Directions:
1 > From the text on the Callahan contractor controversy, extract the passage from "Callahan is the" up to and including "Cambridge Center lobby.".
2 > Answer these questions from the text on the Callahan contractor controversy:
(a) How many units will the building at 165 Cambridgepark Drive have?
(b) In what year did the attorney general find that Callahan lied to the town of Hanover?
(c) Which two councillors joined Cheung on the order?

Excerpted text:
-*-
Contractor controversy

Fuse at 165 Cambridgepark Drive

Hines Construction is contracting with Callahan to build a six-story, 244-unit building at 165 Cambridgepark Drive.

Callahan is the general contractor for Hines Construction at 165 Cambridgepark Drive, a six-story, 244-unit building that is scheduled to start selling this year under the name Fuse.

This isn’t Callahan’s first work in Cambridge. Boston Properties hired the contractor for recent prominent Kendall Square projects such as the renovation of the plaza by the Marriott hotel and 3 Cambridge Center lobby.

The company has had controversies along the way. In 2009, the attorney general found it lied to the town of Hanover to win the low bid to build a high school. The next year, construction of Somerville’s 199-unit Maxwell’s Green project included a covenant encouraging union hiring, but Callahan’s weak efforts left some feeling burned. When Callahan was considered for Assembly Square construction, Alderman Matt McLaughlin told Danielle McLean at the Somerville Journal that he was “very concerned about having a developer who’s already shown a complete lack of respect for this community to come in and now be rewarded for their bad behavior.”

“Not aware” of complaints

The order by Cheung and fellow councillors Marc McGovern and E. Denise Simmons calls Callahan “a company with few direct employees that tends to subcontract out its work, has a reputation as a company that has been willing to compromise worker safety, worker wages and job security for its workforce in order to cut costs and win job bids” and asks that the company and its employer, Hines, meet with labor groups to address those issues and craft a hiring agreement.
-*-
Data supplied:

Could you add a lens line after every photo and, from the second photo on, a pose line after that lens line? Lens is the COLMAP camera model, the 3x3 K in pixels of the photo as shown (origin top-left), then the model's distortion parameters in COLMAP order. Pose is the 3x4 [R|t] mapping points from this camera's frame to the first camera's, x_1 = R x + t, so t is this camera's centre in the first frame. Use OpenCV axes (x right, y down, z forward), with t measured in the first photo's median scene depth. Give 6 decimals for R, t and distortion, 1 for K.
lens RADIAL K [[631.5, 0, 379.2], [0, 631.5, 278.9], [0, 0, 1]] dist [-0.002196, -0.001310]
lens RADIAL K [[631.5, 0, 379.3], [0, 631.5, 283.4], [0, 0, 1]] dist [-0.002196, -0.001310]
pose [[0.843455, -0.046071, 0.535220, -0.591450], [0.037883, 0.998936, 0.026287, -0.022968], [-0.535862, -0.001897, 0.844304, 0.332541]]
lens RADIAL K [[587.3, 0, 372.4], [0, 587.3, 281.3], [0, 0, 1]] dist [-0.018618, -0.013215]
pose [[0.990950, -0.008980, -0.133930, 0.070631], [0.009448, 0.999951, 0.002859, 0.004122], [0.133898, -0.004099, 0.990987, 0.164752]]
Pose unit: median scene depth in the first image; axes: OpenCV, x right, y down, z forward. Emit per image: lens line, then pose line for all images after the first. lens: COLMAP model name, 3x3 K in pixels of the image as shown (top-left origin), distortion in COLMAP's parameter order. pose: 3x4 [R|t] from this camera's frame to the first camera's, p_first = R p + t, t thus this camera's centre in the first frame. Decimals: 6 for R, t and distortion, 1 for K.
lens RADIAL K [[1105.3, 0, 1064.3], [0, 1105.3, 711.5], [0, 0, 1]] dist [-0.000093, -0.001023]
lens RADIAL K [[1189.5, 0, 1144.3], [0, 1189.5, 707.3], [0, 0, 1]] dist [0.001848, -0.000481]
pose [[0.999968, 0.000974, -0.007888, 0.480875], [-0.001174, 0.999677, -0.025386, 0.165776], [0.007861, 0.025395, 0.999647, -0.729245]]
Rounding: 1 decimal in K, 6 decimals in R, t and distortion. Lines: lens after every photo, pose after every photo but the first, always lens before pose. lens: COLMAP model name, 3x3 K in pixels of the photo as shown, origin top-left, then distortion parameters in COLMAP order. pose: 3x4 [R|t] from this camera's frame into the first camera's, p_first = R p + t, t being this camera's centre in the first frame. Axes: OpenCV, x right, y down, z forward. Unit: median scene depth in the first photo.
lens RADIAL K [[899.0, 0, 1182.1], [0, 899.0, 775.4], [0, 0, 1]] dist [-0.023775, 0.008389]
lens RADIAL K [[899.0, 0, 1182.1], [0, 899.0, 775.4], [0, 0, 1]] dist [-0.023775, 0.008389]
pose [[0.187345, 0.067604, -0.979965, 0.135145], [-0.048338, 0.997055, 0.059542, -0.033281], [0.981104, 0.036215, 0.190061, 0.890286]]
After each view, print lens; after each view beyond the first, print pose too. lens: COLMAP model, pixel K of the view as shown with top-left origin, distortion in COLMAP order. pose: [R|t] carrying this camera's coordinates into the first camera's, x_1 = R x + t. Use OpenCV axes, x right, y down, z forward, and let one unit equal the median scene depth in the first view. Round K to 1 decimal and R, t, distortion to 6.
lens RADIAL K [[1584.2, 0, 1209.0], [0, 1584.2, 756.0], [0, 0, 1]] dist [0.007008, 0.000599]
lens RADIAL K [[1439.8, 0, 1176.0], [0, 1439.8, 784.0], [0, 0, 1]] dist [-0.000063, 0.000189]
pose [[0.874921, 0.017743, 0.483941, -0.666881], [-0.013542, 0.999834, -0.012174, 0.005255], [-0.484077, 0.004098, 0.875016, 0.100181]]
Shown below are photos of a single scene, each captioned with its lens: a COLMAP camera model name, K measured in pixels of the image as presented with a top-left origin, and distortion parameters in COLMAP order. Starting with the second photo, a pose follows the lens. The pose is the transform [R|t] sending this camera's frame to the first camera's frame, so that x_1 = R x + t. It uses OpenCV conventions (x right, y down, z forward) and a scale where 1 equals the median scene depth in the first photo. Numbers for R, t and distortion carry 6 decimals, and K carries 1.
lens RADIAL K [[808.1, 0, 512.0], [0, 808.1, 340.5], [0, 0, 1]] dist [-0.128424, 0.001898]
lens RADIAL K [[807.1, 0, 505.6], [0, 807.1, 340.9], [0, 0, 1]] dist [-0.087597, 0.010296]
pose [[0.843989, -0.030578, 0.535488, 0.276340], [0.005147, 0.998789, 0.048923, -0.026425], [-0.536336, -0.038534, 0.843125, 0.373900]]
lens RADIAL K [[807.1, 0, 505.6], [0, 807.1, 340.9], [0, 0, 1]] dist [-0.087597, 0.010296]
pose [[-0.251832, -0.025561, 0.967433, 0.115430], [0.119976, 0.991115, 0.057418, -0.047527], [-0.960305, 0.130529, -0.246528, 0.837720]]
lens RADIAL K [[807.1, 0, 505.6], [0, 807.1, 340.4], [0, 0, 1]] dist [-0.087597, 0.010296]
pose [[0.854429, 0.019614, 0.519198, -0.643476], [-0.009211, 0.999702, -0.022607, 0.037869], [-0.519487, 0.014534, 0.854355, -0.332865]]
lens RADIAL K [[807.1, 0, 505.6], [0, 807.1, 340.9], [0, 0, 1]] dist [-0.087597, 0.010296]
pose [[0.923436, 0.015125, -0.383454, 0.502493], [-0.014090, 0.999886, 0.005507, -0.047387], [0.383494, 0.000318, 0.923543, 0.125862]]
-*-
Solved problems:
1 >
Callahan is the general contractor for Hines Construction at 165 Cambridgepark Drive, a six-story, 244-unit building that is scheduled to start selling this year under the name Fuse.

This isn’t Callahan’s first work in Cambridge. Boston Properties hired the contractor for recent prominent Kendall Square projects such as the renovation of the plaza by the Marriott hotel and 3 Cambridge Center lobby.

2 >
(a) 244 units
(b) 2009
(c) Marc McGovern and E. Denise Simmons